Further, the network model training module performs iterative optimization on the pedestrian re-recognition network model specifically by the following manner:

obtaining a total loss function according to the classification loss function, the sample invariance loss function and the layering loss function:

L＝λ ₁ L _src +λ ₂ L _T +λ ₃ L _SL ，

wherein L represents the total loss function, L _src Represents a class loss function, lambda ₁ Weights representing classification loss functions, L _T Representing the sample invariance loss function, lambda ₂ Weights representing sample invariance loss functions, L _SL Represents a layered loss function, lambda ₃ Weights representing hierarchical loss functions;

and traversing each source domain sample subset and each target domain sample subset, and iteratively updating the total loss function until the variation of the total loss function value is smaller than a preset value, so as to finish the optimization of the pedestrian re-identification network model.

On the other hand, the invention provides an unsupervised domain self-adaptive pedestrian re-identification method, which comprises the following steps:

obtaining a source domain sample set comprising a plurality of source domain sample subsets and a target domain sample set comprising a plurality of target domain sample subsets;

respectively obtaining a classification loss function and a sample invariance loss function of a pedestrian re-identification network model based on the source domain sample subset and the target domain sample subset, sorting and layering pedestrian pictures in the target domain sample subset according to the similarity of each pedestrian picture in the source domain sample subset and each pedestrian picture in the target domain sample subset, and obtaining a layering loss function based on the characteristics of the layered pedestrian pictures and the corresponding layering weights; performing iterative optimization on the pedestrian re-recognition network model by traversing each source domain sample subset and each target domain sample subset based on the classification loss function, the sample invariance loss function and the hierarchical loss function;

and identifying the pedestrian image to be identified by using the optimized pedestrian re-identification network model, and obtaining the image which is the same as or similar to the pedestrian image to be identified.

Further, the layered loss function is obtained specifically by:

wherein L is _SL Represents a hierarchical loss function, n _t Representing the number, w, of pedestrian pictures in a target domain sample subset _t,r Representing layer weights, r represents the sequence number, x of pedestrian pictures in the target domain sample subset according to similarity sequence _t,i Representing target domain sample subset input pedestrian re-recognitionInputting pedestrian pictures with the sequence of i and f (x) in other network models _t,i ) Representing pedestrian picture x _t,i Is characterized by p (m|x _t,i ) Representing pedestrian picture x _t,i Probability of similarity to pedestrian pictures of all categories in all source domain sample subsets stored, R ₁ [m]Features representing all categories of pedestrian pictures in all source domain sample subsets stored, R ₁ [j]Representing the features of the jth pedestrian picture in all the stored source domain sample subsets, N _s And representing the category number of the pedestrian pictures in all the stored source domain sample subsets, wherein beta is a temperature coefficient.
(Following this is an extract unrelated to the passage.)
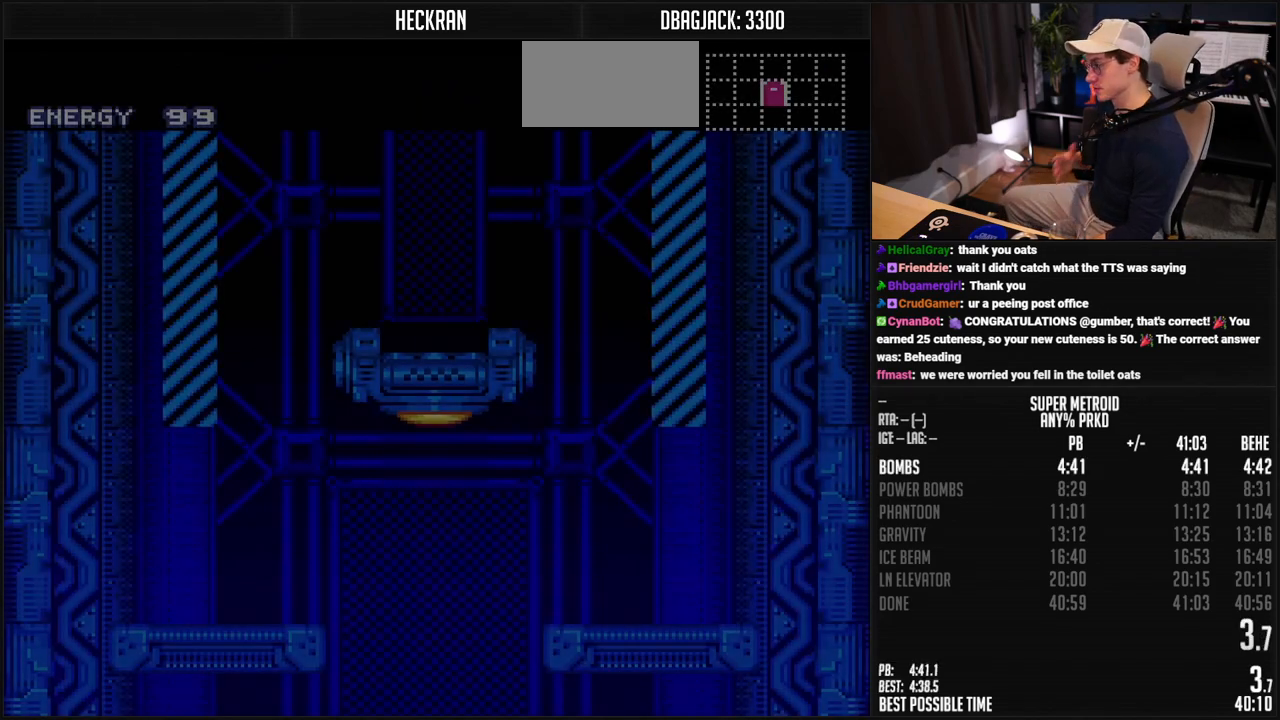
{"buttons": [], "events": []}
Further, the set layer weights of the three layers of pictures are as follows:

Compared with the prior art, the invention has at least one of the following beneficial effects:

1. according to the self-adaptive pedestrian re-recognition system and method for the unsupervised domain, the source domain sample with the label and the target domain sample without the label are combined to effectively combine the supervised pedestrian re-recognition and the unsupervised pedestrian re-recognition, and the target domain sample is layered through the similarity between the source domain sample and the target domain sample for the first time, so that the distinguishing degree of the pedestrian re-recognition network on the target domain sample is improved, the migration loss of the network is reduced, and the accuracy of the pedestrian re-recognition network on the pedestrian re-recognition result is improved.

2. According to the unsupervised domain self-adaptive pedestrian re-recognition system and method provided by the invention, the negative samples are layered and weighted by utilizing the similarity of the characteristics of the source domain samples and the target domain samples to obtain the layered loss function, the loss function enables the network to self-adaptively reduce the learning of the characteristics of the negative samples in the training of the pedestrian re-recognition network model, so that the migration loss of the network is reduced, on the basis, the classification loss function and the sample invariance loss function are combined to perform iterative optimization on the pedestrian re-recognition network, and the precision of the pedestrian re-recognition result of the pedestrian re-recognition network can be greatly improved.

In the invention, the technical schemes can be mutually combined to realize more preferable combination schemes. Additional features and advantages of the invention will be set forth in the description which follows, and in part will be obvious from the description, or may be learned by practice of the invention. The objectives and other advantages of the invention may be realized and attained by the structure particularly pointed out in the written description and drawings.

Drawings

The drawings are only for purposes of illustrating particular embodiments and are not to be construed as limiting the invention, like reference numerals being used to refer to like parts throughout the several views.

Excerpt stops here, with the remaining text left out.